Both of these classifications are compatible with the training data.  The number of concepts compatible with the training data will be much larger, since more than one concept can project the same shadow onto the combined dataset.  If the space of possible concepts includes the space of possible computations that classify instances, the space is infinite.

Which classification will the AI choose?  This is not an inherent property of the training data; it is a property of how the AI performs induction.

Which is the correct classification?  This is not a property of the training data; it is a property of your preferences (or, if you prefer, a property of the idealized abstract dynamic you name "right").

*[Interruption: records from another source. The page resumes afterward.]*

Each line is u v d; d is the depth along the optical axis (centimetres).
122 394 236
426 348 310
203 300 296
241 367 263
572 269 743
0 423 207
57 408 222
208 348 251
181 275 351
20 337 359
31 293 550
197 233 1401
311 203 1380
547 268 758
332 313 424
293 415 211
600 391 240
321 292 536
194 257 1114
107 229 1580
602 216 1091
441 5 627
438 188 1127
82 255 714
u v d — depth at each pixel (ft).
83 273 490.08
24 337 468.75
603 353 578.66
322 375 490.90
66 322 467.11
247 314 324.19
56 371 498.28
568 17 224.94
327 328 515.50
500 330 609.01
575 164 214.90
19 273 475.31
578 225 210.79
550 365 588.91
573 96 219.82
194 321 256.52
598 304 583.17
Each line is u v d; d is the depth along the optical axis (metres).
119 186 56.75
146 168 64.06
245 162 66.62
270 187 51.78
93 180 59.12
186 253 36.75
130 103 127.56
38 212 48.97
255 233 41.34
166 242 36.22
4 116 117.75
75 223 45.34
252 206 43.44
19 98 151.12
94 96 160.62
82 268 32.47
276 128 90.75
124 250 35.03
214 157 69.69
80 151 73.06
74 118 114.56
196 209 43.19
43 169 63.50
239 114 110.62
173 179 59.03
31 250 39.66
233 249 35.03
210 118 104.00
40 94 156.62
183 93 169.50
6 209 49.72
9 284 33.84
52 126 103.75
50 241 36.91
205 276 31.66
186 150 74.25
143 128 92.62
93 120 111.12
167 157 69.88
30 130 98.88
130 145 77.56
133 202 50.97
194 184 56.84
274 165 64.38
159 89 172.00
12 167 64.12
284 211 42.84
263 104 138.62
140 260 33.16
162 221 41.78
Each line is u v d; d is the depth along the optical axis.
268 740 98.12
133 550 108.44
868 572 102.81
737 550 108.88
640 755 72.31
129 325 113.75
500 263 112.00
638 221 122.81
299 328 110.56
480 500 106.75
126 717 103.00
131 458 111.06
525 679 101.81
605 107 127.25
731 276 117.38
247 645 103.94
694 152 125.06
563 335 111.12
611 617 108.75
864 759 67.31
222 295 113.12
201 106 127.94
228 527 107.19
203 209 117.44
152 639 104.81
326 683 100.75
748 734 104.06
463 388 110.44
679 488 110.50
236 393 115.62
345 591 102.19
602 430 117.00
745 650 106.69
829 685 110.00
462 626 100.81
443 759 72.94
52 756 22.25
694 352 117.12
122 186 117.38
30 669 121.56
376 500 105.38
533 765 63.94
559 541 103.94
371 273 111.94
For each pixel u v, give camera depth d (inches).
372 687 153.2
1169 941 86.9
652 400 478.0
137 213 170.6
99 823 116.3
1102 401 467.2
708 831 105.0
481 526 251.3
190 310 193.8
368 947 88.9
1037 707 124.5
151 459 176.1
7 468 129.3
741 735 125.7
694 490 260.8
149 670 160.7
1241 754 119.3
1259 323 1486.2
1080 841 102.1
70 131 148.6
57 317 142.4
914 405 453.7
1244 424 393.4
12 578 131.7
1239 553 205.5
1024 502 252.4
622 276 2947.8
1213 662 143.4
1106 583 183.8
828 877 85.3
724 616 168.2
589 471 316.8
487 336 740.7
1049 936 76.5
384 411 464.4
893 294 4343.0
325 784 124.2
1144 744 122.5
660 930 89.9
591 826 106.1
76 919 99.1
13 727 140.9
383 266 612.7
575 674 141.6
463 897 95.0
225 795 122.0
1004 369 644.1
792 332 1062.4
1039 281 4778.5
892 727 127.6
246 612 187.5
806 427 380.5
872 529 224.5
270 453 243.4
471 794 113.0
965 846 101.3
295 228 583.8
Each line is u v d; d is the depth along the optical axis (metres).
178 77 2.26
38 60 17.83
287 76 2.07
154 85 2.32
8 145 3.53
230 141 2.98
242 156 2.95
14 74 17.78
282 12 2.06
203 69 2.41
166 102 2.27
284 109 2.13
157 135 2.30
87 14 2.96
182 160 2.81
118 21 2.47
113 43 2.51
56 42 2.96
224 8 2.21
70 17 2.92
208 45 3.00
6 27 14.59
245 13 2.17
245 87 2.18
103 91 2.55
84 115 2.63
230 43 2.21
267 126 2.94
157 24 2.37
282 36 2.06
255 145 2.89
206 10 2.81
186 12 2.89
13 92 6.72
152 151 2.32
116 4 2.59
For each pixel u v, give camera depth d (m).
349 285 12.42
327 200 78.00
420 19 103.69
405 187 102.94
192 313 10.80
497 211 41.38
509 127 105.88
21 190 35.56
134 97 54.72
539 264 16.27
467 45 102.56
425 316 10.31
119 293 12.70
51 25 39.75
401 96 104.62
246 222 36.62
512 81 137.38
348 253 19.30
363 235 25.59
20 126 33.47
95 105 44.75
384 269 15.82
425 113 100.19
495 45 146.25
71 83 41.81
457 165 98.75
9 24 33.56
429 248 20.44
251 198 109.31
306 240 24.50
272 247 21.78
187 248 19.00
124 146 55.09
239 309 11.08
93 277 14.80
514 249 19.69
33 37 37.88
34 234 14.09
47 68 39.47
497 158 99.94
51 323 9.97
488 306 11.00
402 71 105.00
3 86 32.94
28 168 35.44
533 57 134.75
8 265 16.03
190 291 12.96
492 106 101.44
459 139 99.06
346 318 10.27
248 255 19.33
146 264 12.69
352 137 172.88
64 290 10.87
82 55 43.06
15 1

The concept that you wanted, cast its shadow onto the training data as you yourself labeled each instance + or -, drawing on your own intelligence and preferences to do so.  That's what supervised learning is all about - providing the AI with labeled training examples that project a shadow of the causal process that generated the labels.

But unless the training data is drawn from exactly the same context as the real-life, the training data will be "shallow" in some sense, a projection from a much higher-dimensional space of possibilities.

The AI never saw a tiny molecular smileyface during its dumber-than-human training phase, or it never saw a tiny little agent with a happiness counter set to a googolplex.  Now you, finally presented with a tiny molecular smiley - or perhaps a very realistic tiny sculpture of a human face - know at once that this is not what you want to count as a smile.  But that judgment reflects an unnatural category, one whose classification boundary depends sensitively on your complicated values.  It is your own plans and desires that are at work when you say "No!"

Hibbard knows instinctively that a tiny molecular smileyface isn't a "smile", because he knows that's not what he wants his putative AI to do.  If someone else were presented with a different task, like classifying artworks, they might feel that the Mona Lisa was obviously smiling - as opposed to frowning, say - even though it's only paint.

As the case of Terry Schiavo illustrates, technology enables new borderline cases that throw us into new, essentially moral dilemmas.  Showing an AI pictures of living and dead humans as they existed during the age of Ancient Greece, will not enable the AI to make a moral decision as to whether switching off Terry's life support is murder.  That information isn't present in the dataset even inductively!  Terry Schiavo raises new moral questions, appealing to new moral considerations, that you wouldn't need to think about while classifying photos of living and dead humans from the time of Ancient Greece.  No one was on life support then, still breathing with a brain half fluid.  So such considerations play no role in the causal process that you use to classify the ancient-Greece training data, and hence cast no shadow on the training data, and hence are not accessible by induction on the training data.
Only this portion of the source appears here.